== Segment start ==

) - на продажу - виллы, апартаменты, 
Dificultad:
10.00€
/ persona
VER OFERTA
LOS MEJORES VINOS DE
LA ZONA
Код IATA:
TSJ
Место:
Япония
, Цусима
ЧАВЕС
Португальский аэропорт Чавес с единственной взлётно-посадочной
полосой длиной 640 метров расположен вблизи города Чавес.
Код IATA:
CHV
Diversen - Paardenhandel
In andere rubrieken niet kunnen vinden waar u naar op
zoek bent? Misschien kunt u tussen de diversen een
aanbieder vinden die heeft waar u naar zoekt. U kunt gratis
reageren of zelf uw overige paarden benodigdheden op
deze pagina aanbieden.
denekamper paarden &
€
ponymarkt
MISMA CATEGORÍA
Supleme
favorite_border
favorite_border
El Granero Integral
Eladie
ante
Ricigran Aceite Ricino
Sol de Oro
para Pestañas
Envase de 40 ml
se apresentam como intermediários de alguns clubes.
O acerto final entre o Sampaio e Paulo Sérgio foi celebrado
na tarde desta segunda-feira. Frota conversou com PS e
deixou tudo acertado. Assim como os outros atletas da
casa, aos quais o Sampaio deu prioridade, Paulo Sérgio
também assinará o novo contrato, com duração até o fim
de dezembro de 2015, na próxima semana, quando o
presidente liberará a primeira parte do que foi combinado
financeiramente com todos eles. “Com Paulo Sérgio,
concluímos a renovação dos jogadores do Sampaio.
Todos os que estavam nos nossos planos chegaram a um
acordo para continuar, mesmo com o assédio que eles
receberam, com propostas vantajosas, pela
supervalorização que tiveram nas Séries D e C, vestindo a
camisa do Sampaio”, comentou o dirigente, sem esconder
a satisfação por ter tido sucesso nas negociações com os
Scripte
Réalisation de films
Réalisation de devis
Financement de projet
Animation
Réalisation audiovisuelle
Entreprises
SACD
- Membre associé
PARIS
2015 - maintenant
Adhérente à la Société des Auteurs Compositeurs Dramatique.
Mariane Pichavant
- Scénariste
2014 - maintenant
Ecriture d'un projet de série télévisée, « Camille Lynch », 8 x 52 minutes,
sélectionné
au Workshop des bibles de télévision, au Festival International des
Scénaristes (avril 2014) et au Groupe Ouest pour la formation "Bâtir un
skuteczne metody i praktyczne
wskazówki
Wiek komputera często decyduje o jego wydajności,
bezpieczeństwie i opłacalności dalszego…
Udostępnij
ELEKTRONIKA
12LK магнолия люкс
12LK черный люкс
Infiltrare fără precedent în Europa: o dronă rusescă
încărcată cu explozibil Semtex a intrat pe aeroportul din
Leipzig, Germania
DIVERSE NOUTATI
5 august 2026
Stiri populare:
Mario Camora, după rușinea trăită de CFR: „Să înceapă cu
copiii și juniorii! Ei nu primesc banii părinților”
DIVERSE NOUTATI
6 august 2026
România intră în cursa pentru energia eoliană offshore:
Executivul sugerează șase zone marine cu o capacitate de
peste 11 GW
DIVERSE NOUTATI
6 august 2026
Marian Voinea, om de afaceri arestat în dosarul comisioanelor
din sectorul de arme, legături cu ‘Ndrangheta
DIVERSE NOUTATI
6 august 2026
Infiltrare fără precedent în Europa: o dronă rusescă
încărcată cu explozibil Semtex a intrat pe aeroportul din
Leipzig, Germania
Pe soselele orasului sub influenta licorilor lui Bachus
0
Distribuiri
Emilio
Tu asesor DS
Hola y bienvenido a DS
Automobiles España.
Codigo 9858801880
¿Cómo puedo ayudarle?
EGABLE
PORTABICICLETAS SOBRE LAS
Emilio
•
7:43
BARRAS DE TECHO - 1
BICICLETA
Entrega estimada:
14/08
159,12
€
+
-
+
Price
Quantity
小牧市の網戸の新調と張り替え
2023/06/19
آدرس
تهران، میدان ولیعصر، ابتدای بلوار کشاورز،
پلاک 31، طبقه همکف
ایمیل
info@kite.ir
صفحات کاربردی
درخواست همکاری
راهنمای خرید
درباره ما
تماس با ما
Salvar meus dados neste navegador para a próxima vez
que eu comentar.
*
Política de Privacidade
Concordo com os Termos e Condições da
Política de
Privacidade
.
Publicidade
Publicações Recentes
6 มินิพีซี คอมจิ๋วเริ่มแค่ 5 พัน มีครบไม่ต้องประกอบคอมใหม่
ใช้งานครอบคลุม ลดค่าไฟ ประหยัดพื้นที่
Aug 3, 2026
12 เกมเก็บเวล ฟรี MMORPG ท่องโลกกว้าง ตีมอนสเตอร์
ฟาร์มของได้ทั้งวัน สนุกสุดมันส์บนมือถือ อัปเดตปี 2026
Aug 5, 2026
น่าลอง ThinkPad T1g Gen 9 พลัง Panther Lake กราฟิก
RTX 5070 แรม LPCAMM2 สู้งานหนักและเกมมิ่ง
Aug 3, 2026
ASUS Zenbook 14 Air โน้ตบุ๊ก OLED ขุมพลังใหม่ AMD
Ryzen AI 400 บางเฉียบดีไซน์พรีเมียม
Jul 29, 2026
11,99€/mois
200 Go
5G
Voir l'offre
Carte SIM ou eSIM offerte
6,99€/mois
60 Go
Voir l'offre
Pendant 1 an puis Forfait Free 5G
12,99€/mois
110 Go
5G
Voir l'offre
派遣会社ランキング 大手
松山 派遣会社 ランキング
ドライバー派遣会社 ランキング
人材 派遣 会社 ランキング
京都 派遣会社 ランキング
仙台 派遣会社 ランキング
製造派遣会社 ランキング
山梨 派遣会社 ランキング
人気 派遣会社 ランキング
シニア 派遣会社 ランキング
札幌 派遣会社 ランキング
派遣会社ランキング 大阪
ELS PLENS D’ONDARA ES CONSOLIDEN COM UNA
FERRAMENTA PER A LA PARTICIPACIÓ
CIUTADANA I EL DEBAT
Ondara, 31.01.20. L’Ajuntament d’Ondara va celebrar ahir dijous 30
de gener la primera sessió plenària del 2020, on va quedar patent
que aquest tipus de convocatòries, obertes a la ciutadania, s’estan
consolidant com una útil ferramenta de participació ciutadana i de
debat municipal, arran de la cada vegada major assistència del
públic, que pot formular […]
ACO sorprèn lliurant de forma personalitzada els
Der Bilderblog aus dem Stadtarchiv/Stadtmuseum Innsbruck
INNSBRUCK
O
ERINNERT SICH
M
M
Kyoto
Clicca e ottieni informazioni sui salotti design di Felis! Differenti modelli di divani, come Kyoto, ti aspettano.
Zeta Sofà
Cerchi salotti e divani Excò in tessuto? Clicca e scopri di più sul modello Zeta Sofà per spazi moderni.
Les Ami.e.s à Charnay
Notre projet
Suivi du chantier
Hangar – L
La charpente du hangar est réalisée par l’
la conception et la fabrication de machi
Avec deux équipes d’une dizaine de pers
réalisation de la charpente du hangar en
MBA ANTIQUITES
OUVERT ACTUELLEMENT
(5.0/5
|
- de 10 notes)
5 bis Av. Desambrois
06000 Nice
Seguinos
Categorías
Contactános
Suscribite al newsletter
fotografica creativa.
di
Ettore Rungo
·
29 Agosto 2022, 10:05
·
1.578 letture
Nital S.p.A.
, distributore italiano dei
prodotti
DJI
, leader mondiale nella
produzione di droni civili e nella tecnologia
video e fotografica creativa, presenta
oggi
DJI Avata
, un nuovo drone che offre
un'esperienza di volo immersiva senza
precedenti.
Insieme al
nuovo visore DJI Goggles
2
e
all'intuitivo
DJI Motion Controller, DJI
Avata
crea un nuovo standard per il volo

== Segment end ==

:: AIM OF THE TASK ::
Retype the material above exactly as given.

:: RESPONSE TO THE TASK ::
) - на продажу - виллы, апартаменты, 
Dificultad:
10.00€
/ persona
VER OFERTA
LOS MEJORES VINOS DE
LA ZONA
Код IATA:
TSJ
Место:
Япония
, Цусима
ЧАВЕС
Португальский аэропорт Чавес с единственной взлётно-посадочной
полосой длиной 640 метров расположен вблизи города Чавес.
Код IATA:
CHV
Diversen - Paardenhandel
In andere rubrieken niet kunnen vinden waar u naar op
zoek bent? Misschien kunt u tussen de diversen een
aanbieder vinden die heeft waar u naar zoekt. U kunt gratis
reageren of zelf uw overige paarden benodigdheden op
deze pagina aanbieden.
denekamper paarden &
€
ponymarkt
MISMA CATEGORÍA
Supleme
favorite_border
favorite_border
El Granero Integral
Eladie
ante
Ricigran Aceite Ricino
Sol de Oro
para Pestañas
Envase de 40 ml
se apresentam como intermediários de alguns clubes.
O acerto final entre o Sampaio e Paulo Sérgio foi celebrado
na tarde desta segunda-feira. Frota conversou com PS e
deixou tudo acertado. Assim como os outros atletas da
casa, aos quais o Sampaio deu prioridade, Paulo Sérgio
também assinará o novo contrato, com duração até o fim
de dezembro de 2015, na próxima semana, quando o
presidente liberará a primeira parte do que foi combinado
financeiramente com todos eles. “Com Paulo Sérgio,
concluímos a renovação dos jogadores do Sampaio.
Todos os que estavam nos nossos planos chegaram a um
acordo para continuar, mesmo com o assédio que eles
receberam, com propostas vantajosas, pela
supervalorização que tiveram nas Séries D e C, vestindo a
camisa do Sampaio”, comentou o dirigente, sem esconder
a satisfação por ter tido sucesso nas negociações com os
Scripte
Réalisation de films
Réalisation de devis
Financement de projet
Animation
Réalisation audiovisuelle
Entreprises
SACD
- Membre associé
PARIS
2015 - maintenant
Adhérente à la Société des Auteurs Compositeurs Dramatique.
Mariane Pichavant
- Scénariste
2014 - maintenant
Ecriture d'un projet de série télévisée, « Camille Lynch », 8 x 52 minutes,
sélectionné
au Workshop des bibles de télévision, au Festival International des
Scénaristes (avril 2014) et au Groupe Ouest pour la formation "Bâtir un
skuteczne metody i praktyczne
wskazówki
Wiek komputera często decyduje o jego wydajności,
bezpieczeństwie i opłacalności dalszego…
Udostępnij
ELEKTRONIKA
12LK магнолия люкс
12LK черный люкс
Infiltrare fără precedent în Europa: o dronă rusescă
încărcată cu explozibil Semtex a intrat pe aeroportul din
Leipzig, Germania
DIVERSE NOUTATI
5 august 2026
Stiri populare:
Mario Camora, după rușinea trăită de CFR: „Să înceapă cu
copiii și juniorii! Ei nu primesc banii părinților”
DIVERSE NOUTATI
6 august 2026
România intră în cursa pentru energia eoliană offshore:
Executivul sugerează șase zone marine cu o capacitate de
peste 11 GW
DIVERSE NOUTATI
6 august 2026
Marian Voinea, om de afaceri arestat în dosarul comisioanelor
din sectorul de arme, legături cu ‘Ndrangheta
DIVERSE NOUTATI
6 august 2026
Infiltrare fără precedent în Europa: o dronă rusescă
încărcată cu explozibil Semtex a intrat pe aeroportul din
Leipzig, Germania
Pe soselele orasului sub influenta licorilor lui Bachus
0
Distribuiri
Emilio
Tu asesor DS
Hola y bienvenido a DS
Automobiles España.
Codigo 9858801880
¿Cómo puedo ayudarle?
EGABLE
PORTABICICLETAS SOBRE LAS
Emilio
•
7:43
BARRAS DE TECHO - 1
BICICLETA
Entrega estimada:
14/08
159,12
€
+
-
+
Price
Quantity
小牧市の網戸の新調と張り替え
2023/06/19
آدرس
تهران، میدان ولیعصر، ابتدای بلوار کشاورز،
پلاک 31، طبقه همکف
ایمیل
info@kite.ir
صفحات کاربردی
درخواست همکاری
راهنمای خرید
درباره ما
تماس با ما
Salvar meus dados neste navegador para a próxima vez
que eu comentar.
*
Política de Privacidade
Concordo com os Termos e Condições da
Política de
Privacidade
.
Publicidade
Publicações Recentes
6 มินิพีซี คอมจิ๋วเริ่มแค่ 5 พัน มีครบไม่ต้องประกอบคอมใหม่
ใช้งานครอบคลุม ลดค่าไฟ ประหยัดพื้นที่
Aug 3, 2026
12 เกมเก็บเวล ฟรี MMORPG ท่องโลกกว้าง ตีมอนสเตอร์
ฟาร์มของได้ทั้งวัน สนุกสุดมันส์บนมือถือ อัปเดตปี 2026
Aug 5, 2026
น่าลอง ThinkPad T1g Gen 9 พลัง Panther Lake กราฟิก
RTX 5070 แรม LPCAMM2 สู้งานหนักและเกมมิ่ง
Aug 3, 2026
ASUS Zenbook 14 Air โน้ตบุ๊ก OLED ขุมพลังใหม่ AMD
Ryzen AI 400 บางเฉียบดีไซน์พรีเมียม
Jul 29, 2026
11,99€/mois
200 Go
5G
Voir l'offre
Carte SIM ou eSIM offerte
6,99€/mois
60 Go
Voir l'offre
Pendant 1 an puis Forfait Free 5G
12,99€/mois
110 Go
5G
Voir l'offre
派遣会社ランキング 大手
松山 派遣会社 ランキング
ドライバー派遣会社 ランキング
人材 派遣 会社 ランキング
京都 派遣会社 ランキング
仙台 派遣会社 ランキング
製造派遣会社 ランキング
山梨 派遣会社 ランキング
人気 派遣会社 ランキング
シニア 派遣会社 ランキング
札幌 派遣会社 ランキング
派遣会社ランキング 大阪
ELS PLENS D’ONDARA ES CONSOLIDEN COM UNA
FERRAMENTA PER A LA PARTICIPACIÓ
CIUTADANA I EL DEBAT
Ondara, 31.01.20. L’Ajuntament d’Ondara va celebrar ahir dijous 30
de gener la primera sessió plenària del 2020, on va quedar patent
que aquest tipus de convocatòries, obertes a la ciutadania, s’estan
consolidant com una útil ferramenta de participació ciutadana i de
debat municipal, arran de la cada vegada major assistència del
públic, que pot formular […]
ACO sorprèn lliurant de forma personalitzada els
Der Bilderblog aus dem Stadtarchiv/Stadtmuseum Innsbruck
INNSBRUCK
O
ERINNERT SICH
M
M
Kyoto
Clicca e ottieni informazioni sui salotti design di Felis! Differenti modelli di divani, come Kyoto, ti aspettano.
Zeta Sofà
Cerchi salotti e divani Excò in tessuto? Clicca e scopri di più sul modello Zeta Sofà per spazi moderni.
Les Ami.e.s à Charnay
Notre projet
Suivi du chantier
Hangar – L
La charpente du hangar est réalisée par l’
la conception et la fabrication de machi
Avec deux équipes d’une dizaine de pers
réalisation de la charpente du hangar en
MBA ANTIQUITES
OUVERT ACTUELLEMENT
(5.0/5
|
- de 10 notes)
5 bis Av. Desambrois
06000 Nice
Seguinos
Categorías
Contactános
Suscribite al newsletter
fotografica creativa.
di
Ettore Rungo
·
29 Agosto 2022, 10:05
·
1.578 letture
Nital S.p.A.
, distributore italiano dei
prodotti
DJI
, leader mondiale nella
produzione di droni civili e nella tecnologia
video e fotografica creativa, presenta
oggi
DJI Avata
, un nuovo drone che offre
un'esperienza di volo immersiva senza
precedenti.
Insieme al
nuovo visore DJI Goggles
2
e
all'intuitivo
DJI Motion Controller, DJI
Avata
crea un nuovo standard per il volo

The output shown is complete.